I love to run.
It has always been my "workout" of choice. I know I don't quite have the body of a runner, but I still love it. And I don't exactly know how to describe the feeling that I get, but it's definitely kinda like a high for me. I love the feeling of the blood pumping hard in my veins and my adrenaline reaching new heights. I love that I'm always having to push my body beyond what it thinks it can do.
I'm not at all a fast runner. Or even a long-distance runner. I've probably never run more than 3 miles in my life. But for some reason or another, I'm addicted to it. And I get easily frustrated when I can't run for one reason or another. Typically, because I run outdoors, it's the weather that causes me to take a hiatus. More often than that, it's my lack of time and/or sunlight. (I would GLADLY get up at 4:00am every morning to go running, but my husband forbids it.) Lately, it's been ailments/injuries like this one.
For the last 3 summers that Matt and I have lived here, the Heights has put on a 5K Fun Run on my jogging trail the first Saturday in June. And every year I get excited and plan to be apart of it. I've never run in a race before and it's definitely one of my top goals in life to finish a race. This one has always seemed like the perfect place to start. And every year, we have something going on that day that prevents me from participating.
This year, I thought it would be the wedding that I was the Matron of Honor in, but because the wedding wasn't until 5:00 and the race was at 7:30 (30 minutes to finish, tops), this wasn't really an obstacle. Not really having the money to do it kinda was, but the main obstacle was my back.
It still hasn't really healed yet and is continuing to give me issues. Even that morning when I got outta bed, the muscles in my lower back seemed to scream in pain. This makes it difficult just to walk, much less run in a race...or even run at all. But I decided to get up and just go for a walk on the trail anyway. I needed to burn some calories anyway.
So, I got dressed and put my tennis shoes on and walked out onto the trail right outside my house. The race had already started and most of the runners were already crossing the finish line. They had blocked off the street so the runners could run on the road, so I decided to take my walk up on the trail. At first, it felt really good being out there with them.
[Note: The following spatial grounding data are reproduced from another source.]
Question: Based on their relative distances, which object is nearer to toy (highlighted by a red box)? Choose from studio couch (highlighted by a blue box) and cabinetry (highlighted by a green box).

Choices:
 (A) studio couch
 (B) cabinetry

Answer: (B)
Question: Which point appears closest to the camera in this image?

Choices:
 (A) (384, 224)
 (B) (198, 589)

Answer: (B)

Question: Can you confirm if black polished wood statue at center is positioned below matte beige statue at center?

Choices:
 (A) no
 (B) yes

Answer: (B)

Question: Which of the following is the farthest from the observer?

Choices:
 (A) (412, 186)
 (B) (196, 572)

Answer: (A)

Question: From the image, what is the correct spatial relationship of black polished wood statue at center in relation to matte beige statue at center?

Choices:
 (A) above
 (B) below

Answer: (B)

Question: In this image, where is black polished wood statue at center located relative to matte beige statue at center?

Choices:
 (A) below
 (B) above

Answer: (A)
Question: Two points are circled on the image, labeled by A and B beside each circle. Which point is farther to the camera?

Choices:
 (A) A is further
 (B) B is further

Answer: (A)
Kinda like I was actually in the race with them.
A few blocks later, it hit me. Those thoughts of self-pity that make the tight feeling in the middle of the throat overwhelm and the tears that pop up suddenly. "I'm supposed to be in this race." "Will I EVER be able to sign up for a 5K?" "Will I ever know the feeling of crossing the finish line?" "Will I ever be able to even run again?" "It's not fair." Etc. You know the spiral effect.
Part of me wanted to turn around, go back into my house, and curl up on my couch and have a good cry. I chose to keep walking. The only way to get better is to keep being active and to strengthen the muscles. But it was the hardest walk I've ever been on. I reached the place where the finish line was and there was a HUGE party going on. Everybody was laughing and congratulating each other. Friends and family members were there cheering their runner on. Pictures were being taken and a band was playing. I tried to be happy for all those that participated. And I actually kinda got my attitude in check.
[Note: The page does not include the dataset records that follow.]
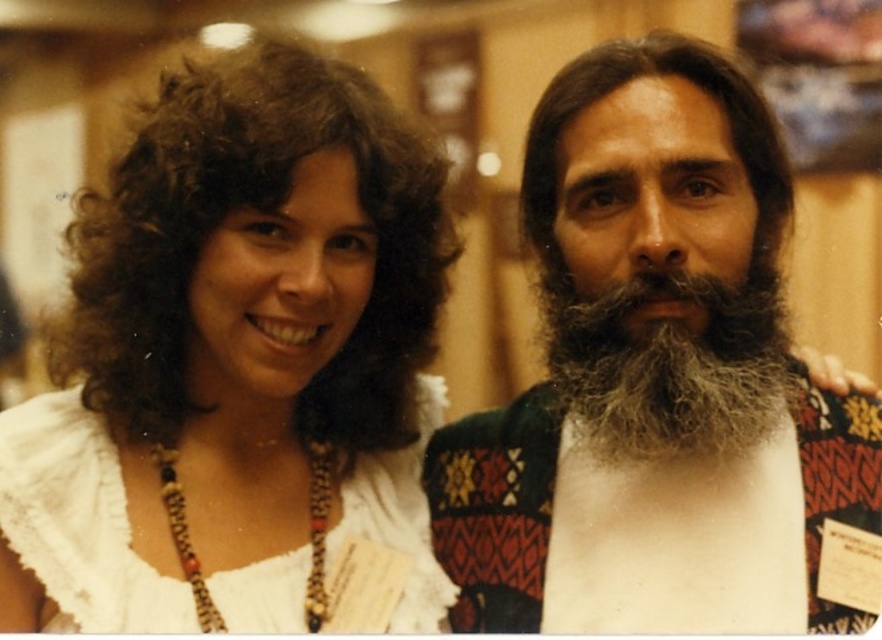
Is white lace dress at center above beaded necklace at center?

Indeed, white lace dress at center is positioned over beaded necklace at center.

The width and height of the screenshot is (882, 640). I want to click on white lace dress at center, so click(79, 522).

Is dark curly hair at left to the right of white lace dress at center from the viewer's perspective?

Yes, dark curly hair at left is to the right of white lace dress at center.

Which is more to the right, dark curly hair at left or white lace dress at center?

Positioned to the right is dark curly hair at left.

Which is in front, point (107, 300) or point (425, 396)?

Point (107, 300) is in front.

Locate an element on the screen. dark curly hair at left is located at coordinates (258, 209).

Who is positioned more to the left, dark curly hair at left or grayish-brown textured beard at center?

From the viewer's perspective, dark curly hair at left appears more on the left side.

Between point (141, 385) and point (716, 454), which one is positioned in front?

Positioned in front is point (141, 385).

Between point (77, 259) and point (675, 388), which one is positioned in front?

Point (675, 388) is more forward.

I want to click on dark curly hair at left, so click(258, 209).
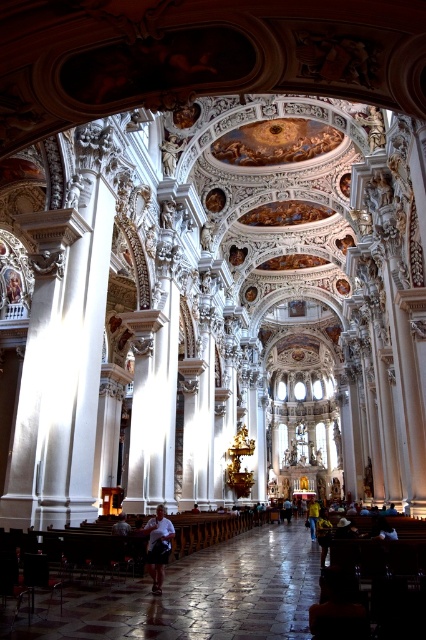
You are standing in the center of the church and see a yellow shirt at center and a light brown leather jacket at center. Which one is closer to you?

Both the yellow shirt at center and the light brown leather jacket at center are at the same distance from you since they are both located at the center of the church.

You are standing at the entrance of the cathedral and see two people wearing a white matte shirt at center and a yellow shirt at center. Which person is standing closer to you?

The white matte shirt at center is closer to the viewer than the yellow shirt at center, so the person wearing the white matte shirt at center is closer to you.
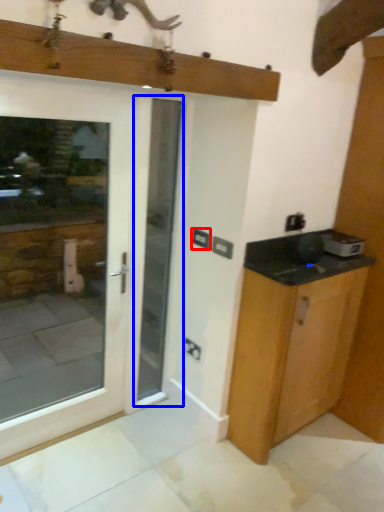
Question: Which of the following is the farthest to the observer, electric outlet (highlighted by a red box) or screen door (highlighted by a blue box)?

Choices:
 (A) electric outlet
 (B) screen door

Answer: (A)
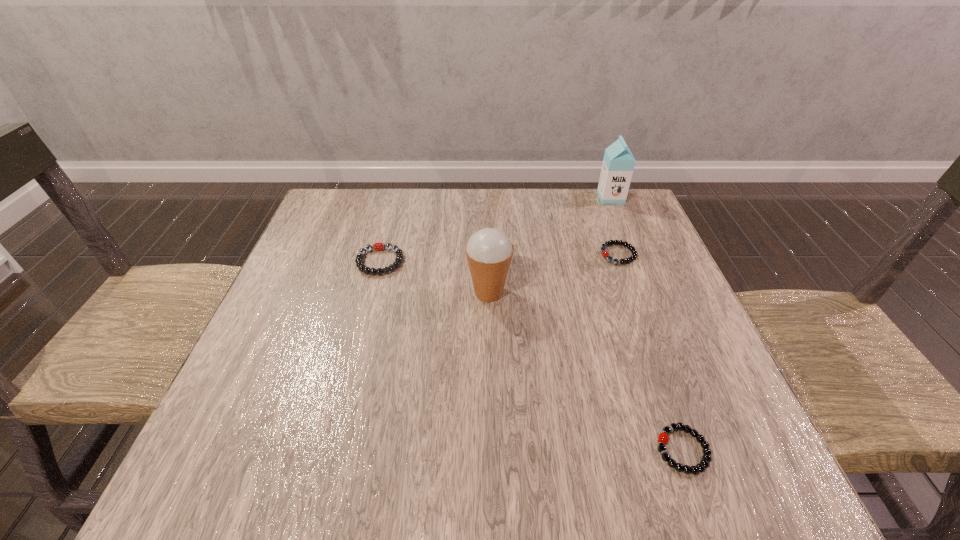
Locate an element on the screen. The width and height of the screenshot is (960, 540). free region at the far left corner of the desktop is located at coordinates (377, 189).

Find the location of a particular element. The width and height of the screenshot is (960, 540). vacant region at the near left corner of the desktop is located at coordinates (202, 467).

Locate an element on the screen. The width and height of the screenshot is (960, 540). free region at the far right corner of the desktop is located at coordinates (595, 193).

This screenshot has width=960, height=540. What are the coordinates of `free space between the second object from left to right and the nearest object` in the screenshot? It's located at (586, 372).

Locate an element on the screen. free space between the nearest object and the milk carton is located at coordinates (x=647, y=323).

Find the location of a particular element. The image size is (960, 540). free space between the milk carton and the second nearest object is located at coordinates (550, 245).

Locate an element on the screen. Image resolution: width=960 pixels, height=540 pixels. empty location between the fourth farthest object and the nearest bracelet is located at coordinates (586, 372).

The width and height of the screenshot is (960, 540). Find the location of `vacant space that's between the farthest object and the nearest bracelet`. vacant space that's between the farthest object and the nearest bracelet is located at coordinates (x=647, y=323).

I want to click on empty space that is in between the icecream and the nearest object, so click(586, 372).

At what (x,y) coordinates should I click in order to perform the action: click on empty space between the nearest object and the farthest object. Please return your answer as a coordinate pair (x, y). Looking at the image, I should click on (647, 323).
Until I noticed all the little kids lined up about to begin their portion of the race...a 1K. Then I almost lost it again. A whole new batch of self-pitying thoughts attacked me. I'm pretty sure a couple of people actually saw the tears in my eyes. Embarrassing.
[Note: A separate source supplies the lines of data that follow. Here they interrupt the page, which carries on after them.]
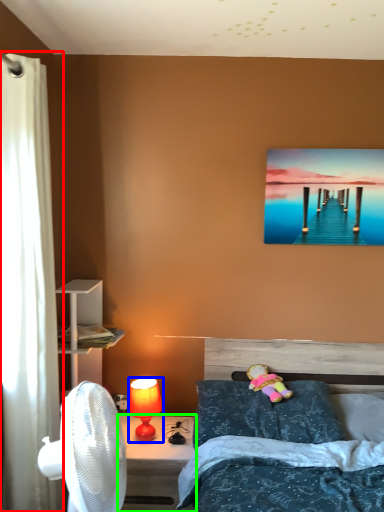
Question: Estimate the real-world distances between objects in this image. Which object is farther from curtain (highlighted by a red box), lamp (highlighted by a blue box) or desk (highlighted by a green box)?

Choices:
 (A) lamp
 (B) desk

Answer: (A)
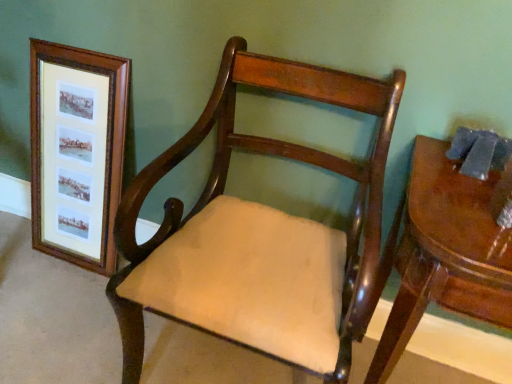
Question: From the image's perspective, would you say mahogany wood chair at center is positioned over wooden frame at left?

Choices:
 (A) no
 (B) yes

Answer: (A)

Question: Can you confirm if mahogany wood chair at center is wider than wooden frame at left?

Choices:
 (A) no
 (B) yes

Answer: (B)

Question: Is mahogany wood chair at center oriented towards wooden frame at left?

Choices:
 (A) no
 (B) yes

Answer: (A)

Question: Considering the relative positions of mahogany wood chair at center and wooden frame at left in the image provided, is mahogany wood chair at center to the left of wooden frame at left from the viewer's perspective?

Choices:
 (A) yes
 (B) no

Answer: (B)

Question: Can wooden frame at left be found inside mahogany wood chair at center?

Choices:
 (A) no
 (B) yes

Answer: (A)

Question: Considering the positions of wooden frame at left and glossy wood table at right in the image, is wooden frame at left taller or shorter than glossy wood table at right?

Choices:
 (A) tall
 (B) short

Answer: (A)

Question: Looking at their shapes, would you say wooden frame at left is wider or thinner than glossy wood table at right?

Choices:
 (A) thin
 (B) wide

Answer: (A)

Question: Is wooden frame at left inside or outside of glossy wood table at right?

Choices:
 (A) outside
 (B) inside

Answer: (A)

Question: In terms of size, does wooden frame at left appear bigger or smaller than glossy wood table at right?

Choices:
 (A) big
 (B) small

Answer: (B)

Question: From a real-world perspective, is mahogany wood chair at center positioned above or below glossy wood table at right?

Choices:
 (A) above
 (B) below

Answer: (A)

Question: In terms of height, does mahogany wood chair at center look taller or shorter compared to glossy wood table at right?

Choices:
 (A) short
 (B) tall

Answer: (B)

Question: Based on their positions, is mahogany wood chair at center located to the left or right of glossy wood table at right?

Choices:
 (A) left
 (B) right

Answer: (A)

Question: Does point (292, 332) appear closer or farther from the camera than point (485, 317)?

Choices:
 (A) closer
 (B) farther

Answer: (B)

Question: Would you say wooden frame at left is inside or outside mahogany wood chair at center?

Choices:
 (A) outside
 (B) inside

Answer: (A)

Question: Is point (103, 152) closer or farther from the camera than point (327, 276)?

Choices:
 (A) farther
 (B) closer

Answer: (A)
The whole way back home I asked the LORD to protect my heart and my mind from this "woe is me" attitude. He told me, very clearly, that I needed to bury my dreams. This verse melted into my heart and brought an odd combination of mourning and peace at the same time. My hopes and dreams and goals are no longer mine, but what the LORD has given to me by grace. If it's really HIS will for my life, then it will happen and HE will make a way. And the last thing I need to do is obsess and throw a pity-party about it. I just need to trust.
When you bury something, there is always a sense of sadness and mourning that occurs in your spirit. But if you really trust the LORD with your life (and your hopes and dreams and goals), then there is also always a sense of peace and joy and even confidence in HIS protection and plan for your life.
I believe that someday I will run a 5K and maybe even a half marathon. And I also believe that someday my children (and husband) will either participate with me or be waiting to congratulate me at the finish line.